INPUT DATA Start Marker

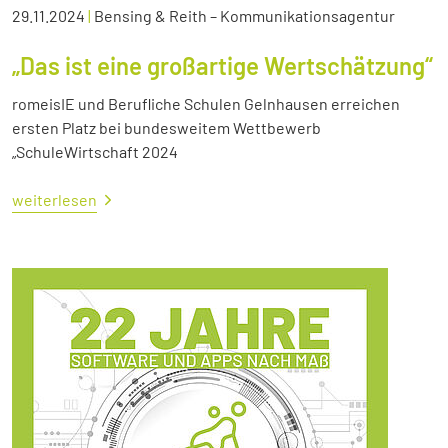
29.11.2024
|
Bensing & Reith – Kommunikationsagentur
„Das ist eine großartige Wertschätzung“
romeisIE und Berufliche Schulen Gelnhausen erreichen
ersten Platz bei bundesweitem Wettbewerb
„SchuleWirtschaft 2024
weiterlesen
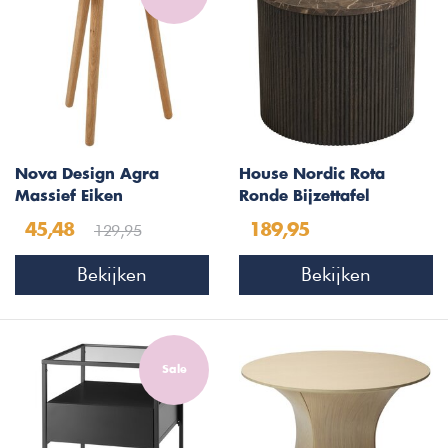
Nova Design Agra
House Nordic Rota
Massief Eiken
Ronde Bijzettafel
Bijzettafel/Kruk
Donkerbruin
129,95
45,48
189,95
Bekijken
Bekijken
Sale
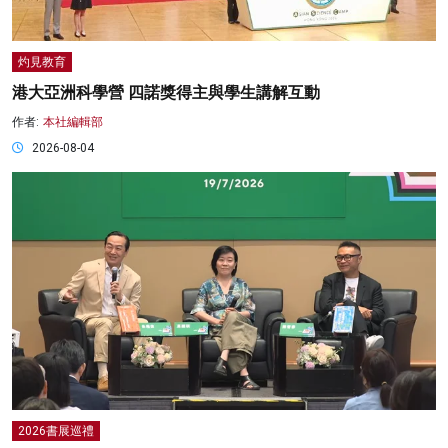
灼見教育
港大亞洲科學營 四諾獎得主與學生講解互動
作者:
本社編輯部
2026-08-04
2026書展巡禮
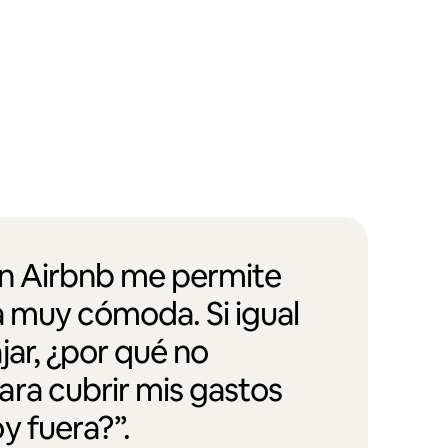
en Airbnb me permite
a muy cómoda. Si igual
jar, ¿por qué no
ra cubrir mis gastos
y fuera?”.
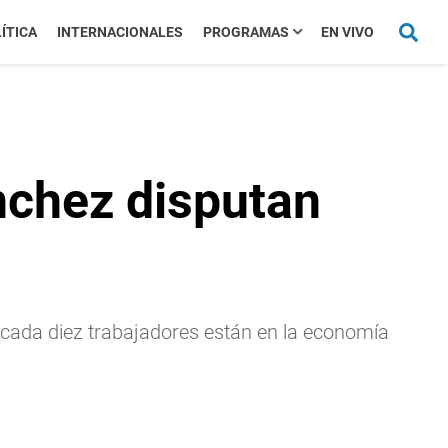
ÍTICA
INTERNACIONALES
PROGRAMAS
EN VIVO
nchez disputan
e cada diez trabajadores están en la economía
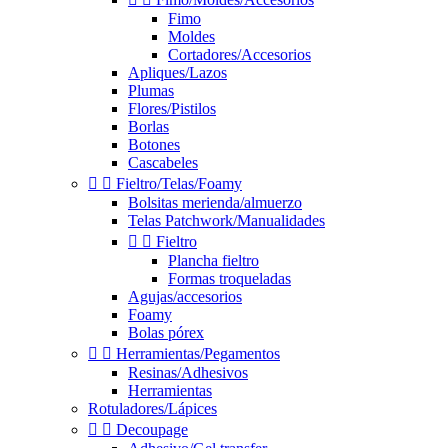
Fimo
Moldes
Cortadores/Accesorios
Apliques/Lazos
Plumas
Flores/Pistilos
Borlas
Botones
Cascabeles


Fieltro/Telas/Foamy
Bolsitas merienda/almuerzo
Telas Patchwork/Manualidades


Fieltro
Plancha fieltro
Formas troqueladas
Agujas/accesorios
Foamy
Bolas pórex


Herramientas/Pegamentos
Resinas/Adhesivos
Herramientas
Rotuladores/Lápices


Decoupage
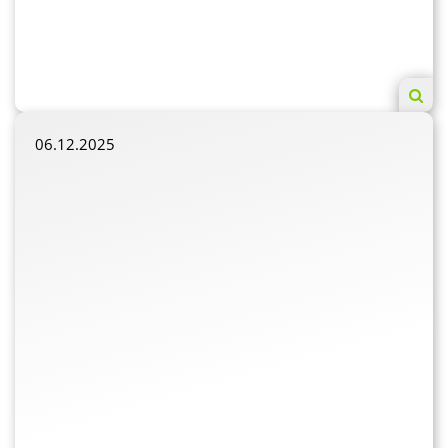
06.12.2025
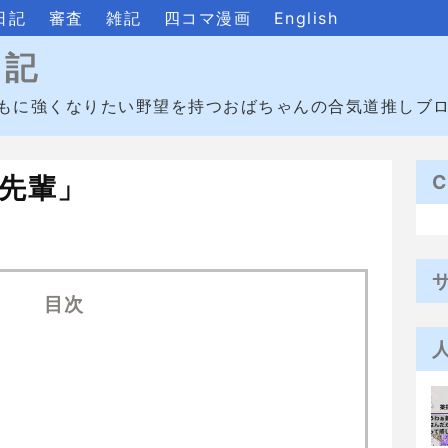
日記
審査
雑記
四コマ漫画
English
日記
もに強くなりたい野望を持つおばちゃんの合気道推しブ
C
先輩」
目次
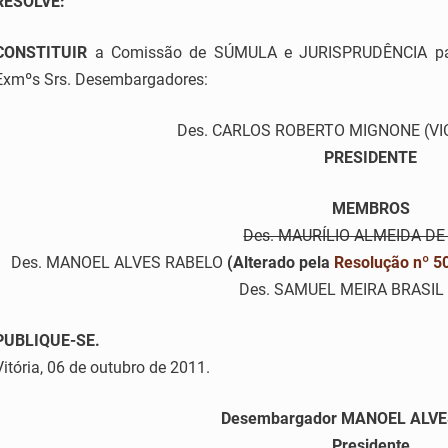
RESOLVE:
CONSTITUIR
a Comissão de SÚMULA e JURISPRUDÊNCIA para
Exmºs Srs. Desembargadores:
Des. CARLOS ROBERTO MIGNONE (VI
PRESIDENTE
MEMBROS
Des. MAURÍLIO ALMEIDA DE
Des. MANOEL ALVES RABELO
(Alterado pela
Resolução nº 5
Des. SAMUEL MEIRA BRASIL
PUBLIQUE-SE.
Vitória, 06 de outubro de 2011.
Desembargador MANOEL ALV
Presidente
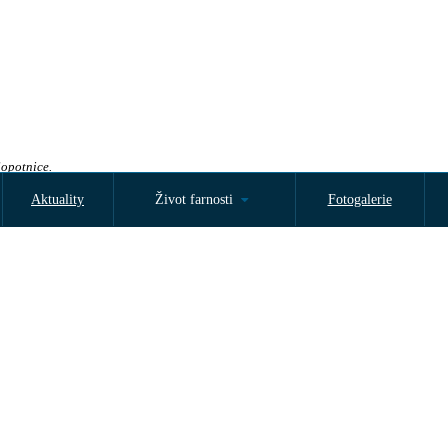
Sopotnice.
Aktuality
Život farnosti
Fotogalerie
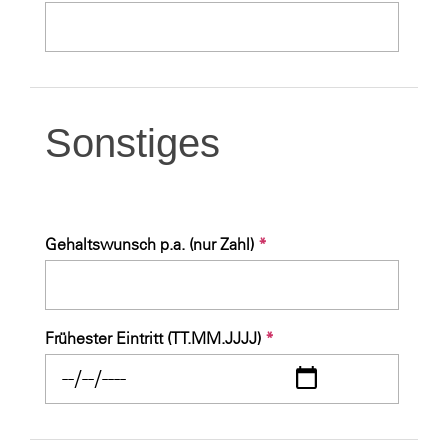
Sonstiges
Gehaltswunsch p.a. (nur Zahl)
*
Frühester Eintritt (TT.MM.JJJJ)
*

INPUT DATA End Marker

[ASSIGNMENT]
Exact copy, pictures excluded: restate every record above word for word.

[ANSWER FOR THE TASK]
29.11.2024
|
Bensing & Reith – Kommunikationsagentur
„Das ist eine großartige Wertschätzung“
romeisIE und Berufliche Schulen Gelnhausen erreichen
ersten Platz bei bundesweitem Wettbewerb
„SchuleWirtschaft 2024
weiterlesen
Nova Design Agra
House Nordic Rota
Massief Eiken
Ronde Bijzettafel
Bijzettafel/Kruk
Donkerbruin
129,95
45,48
189,95
Bekijken
Bekijken
Sale
灼見教育
港大亞洲科學營 四諾獎得主與學生講解互動
作者:
本社編輯部
2026-08-04
2026書展巡禮
en Airbnb me permite
a muy cómoda. Si igual
jar, ¿por qué no
ra cubrir mis gastos
y fuera?”.
ÍTICA
INTERNACIONALES
PROGRAMAS
EN VIVO
nchez disputan
e cada diez trabajadores están en la economía
Fimo
Moldes
Cortadores/Accesorios
Apliques/Lazos
Plumas
Flores/Pistilos
Borlas
Botones
Cascabeles


Fieltro/Telas/Foamy
Bolsitas merienda/almuerzo
Telas Patchwork/Manualidades


Fieltro
Plancha fieltro
Formas troqueladas
Agujas/accesorios
Foamy
Bolas pórex


Herramientas/Pegamentos
Resinas/Adhesivos
Herramientas
Rotuladores/Lápices


Decoupage
06.12.2025
日記
審査
雑記
四コマ漫画
English
日記
もに強くなりたい野望を持つおばちゃんの合気道推しブ
C
先輩」
目次
RESOLVE:
CONSTITUIR
a Comissão de SÚMULA e JURISPRUDÊNCIA para
Exmºs Srs. Desembargadores:
Des. CARLOS ROBERTO MIGNONE (VI
PRESIDENTE
MEMBROS
Des. MAURÍLIO ALMEIDA DE
Des. MANOEL ALVES RABELO
(Alterado pela
Resolução nº 5
Des. SAMUEL MEIRA BRASIL
PUBLIQUE-SE.
Vitória, 06 de outubro de 2011.
Desembargador MANOEL ALV
Presidente
Sopotnice.
Aktuality
Život farnosti
Fotogalerie
Sonstiges
Gehaltswunsch p.a. (nur Zahl)
*
Frühester Eintritt (TT.MM.JJJJ)
*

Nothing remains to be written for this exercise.